Cyberattacks on U.S. military systems rise
In 2000, there were 1,415 cyber attacks on U.S. military networks; in all of 2008 there were 54,640 malicious cyber incidents targeting DoD systems; in the first six months of 2009 tThere were 43,785 such incidents.
Cyberattacks on the U.S. Department of Defense — many of them coming from China — have increased sharply this year, according to congressional testimony last month. Citing data provided by the U.S. Strategic Command, the U.S.-China Economic and Security Review Commission said that in all of 2008, there were 54,640 malicious cyber incidents targeting DOD systems. There were 43,785 such incidents in the first half of this year. If that rate of growth continues, cyberattacks will be up 60 percent this year. “Much of this activity appears to originate in China,” the report stated. “[A] large body of both circumstantial and forensic evidence strongly indicates Chinese state involvement in such activities.”
Robert McMillan writes that according to the report, the U.S. military spent $100 million to fend off those attacks between September 2008 and March 2009.
Attacks on DOD systems have been rising steadily for years. In 2000, for example, only 1,415 incidents were reported. The increase is in part due to the fact that the U.S. military is now better at identifying cyberthreats, said Chris Poulin, chief security officer at Q1Labs Inc. and formerly a manager of U.S. Air Force intelligence networks. The figures are “probably more accurate now” than they were nine years ago, he said.

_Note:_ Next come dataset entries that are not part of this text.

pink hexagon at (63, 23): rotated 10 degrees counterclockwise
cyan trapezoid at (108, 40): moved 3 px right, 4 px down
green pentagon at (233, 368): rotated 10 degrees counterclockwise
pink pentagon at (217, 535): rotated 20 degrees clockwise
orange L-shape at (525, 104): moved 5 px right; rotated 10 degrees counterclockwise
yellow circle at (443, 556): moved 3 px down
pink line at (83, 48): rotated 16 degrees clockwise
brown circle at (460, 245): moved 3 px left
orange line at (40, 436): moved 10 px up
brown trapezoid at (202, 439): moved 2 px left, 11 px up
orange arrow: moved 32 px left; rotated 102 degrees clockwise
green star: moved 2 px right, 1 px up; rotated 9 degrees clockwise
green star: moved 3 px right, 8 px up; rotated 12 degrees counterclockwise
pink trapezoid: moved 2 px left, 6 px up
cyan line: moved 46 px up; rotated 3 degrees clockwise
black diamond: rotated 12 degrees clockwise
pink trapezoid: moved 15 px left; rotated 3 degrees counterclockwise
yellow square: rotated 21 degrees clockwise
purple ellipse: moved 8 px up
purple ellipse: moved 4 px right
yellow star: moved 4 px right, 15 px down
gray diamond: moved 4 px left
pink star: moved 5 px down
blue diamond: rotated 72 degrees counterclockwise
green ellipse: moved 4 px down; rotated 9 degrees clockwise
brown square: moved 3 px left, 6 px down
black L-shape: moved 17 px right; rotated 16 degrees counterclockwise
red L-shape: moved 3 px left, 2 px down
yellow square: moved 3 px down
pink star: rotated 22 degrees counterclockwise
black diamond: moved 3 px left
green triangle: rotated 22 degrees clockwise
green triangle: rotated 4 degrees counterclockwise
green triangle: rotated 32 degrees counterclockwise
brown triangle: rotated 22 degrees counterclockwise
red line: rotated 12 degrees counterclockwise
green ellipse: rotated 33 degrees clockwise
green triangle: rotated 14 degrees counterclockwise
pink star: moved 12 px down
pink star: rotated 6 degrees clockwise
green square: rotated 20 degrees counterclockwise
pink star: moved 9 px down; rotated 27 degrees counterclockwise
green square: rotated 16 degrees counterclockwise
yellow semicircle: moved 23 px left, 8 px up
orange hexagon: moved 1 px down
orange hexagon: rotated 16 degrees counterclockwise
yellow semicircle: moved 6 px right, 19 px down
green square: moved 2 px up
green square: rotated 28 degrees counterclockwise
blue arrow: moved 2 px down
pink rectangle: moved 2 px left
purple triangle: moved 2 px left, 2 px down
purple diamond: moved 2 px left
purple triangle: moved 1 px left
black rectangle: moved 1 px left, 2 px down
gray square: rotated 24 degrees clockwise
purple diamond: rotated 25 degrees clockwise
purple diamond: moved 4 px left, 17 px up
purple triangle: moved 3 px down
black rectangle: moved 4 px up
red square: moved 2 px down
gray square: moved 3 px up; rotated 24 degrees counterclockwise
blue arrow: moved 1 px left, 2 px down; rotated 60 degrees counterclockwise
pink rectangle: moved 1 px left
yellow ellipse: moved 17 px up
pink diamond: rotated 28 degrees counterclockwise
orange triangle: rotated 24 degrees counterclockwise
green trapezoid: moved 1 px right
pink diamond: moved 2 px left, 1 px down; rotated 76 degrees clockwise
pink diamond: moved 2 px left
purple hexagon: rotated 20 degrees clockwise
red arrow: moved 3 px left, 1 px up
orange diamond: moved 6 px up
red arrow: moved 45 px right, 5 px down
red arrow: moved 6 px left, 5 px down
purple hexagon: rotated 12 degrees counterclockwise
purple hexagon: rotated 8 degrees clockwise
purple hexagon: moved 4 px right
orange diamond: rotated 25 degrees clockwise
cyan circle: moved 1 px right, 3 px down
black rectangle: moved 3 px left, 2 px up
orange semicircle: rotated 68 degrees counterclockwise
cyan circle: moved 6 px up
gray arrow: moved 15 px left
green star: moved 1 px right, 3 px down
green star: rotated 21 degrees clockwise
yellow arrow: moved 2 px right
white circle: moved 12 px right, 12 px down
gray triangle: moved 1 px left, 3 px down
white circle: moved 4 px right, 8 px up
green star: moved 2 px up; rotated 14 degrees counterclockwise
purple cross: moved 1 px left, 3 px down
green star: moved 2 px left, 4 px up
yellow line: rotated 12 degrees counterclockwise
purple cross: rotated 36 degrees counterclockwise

Security experts have long known that many computer attacks originate from Chinese IP addresses, but the decentralized nature of the Internet makes it very difficult to determine whether an attack actually originated in China or just used Chinese servers as steppingstones. Poulin said that his company’s U.S. corporate clients are seeing attacks from China, North Korea, and the Middle East. “We do definitely see patterns coming from specific nation-states,” Poulin noted.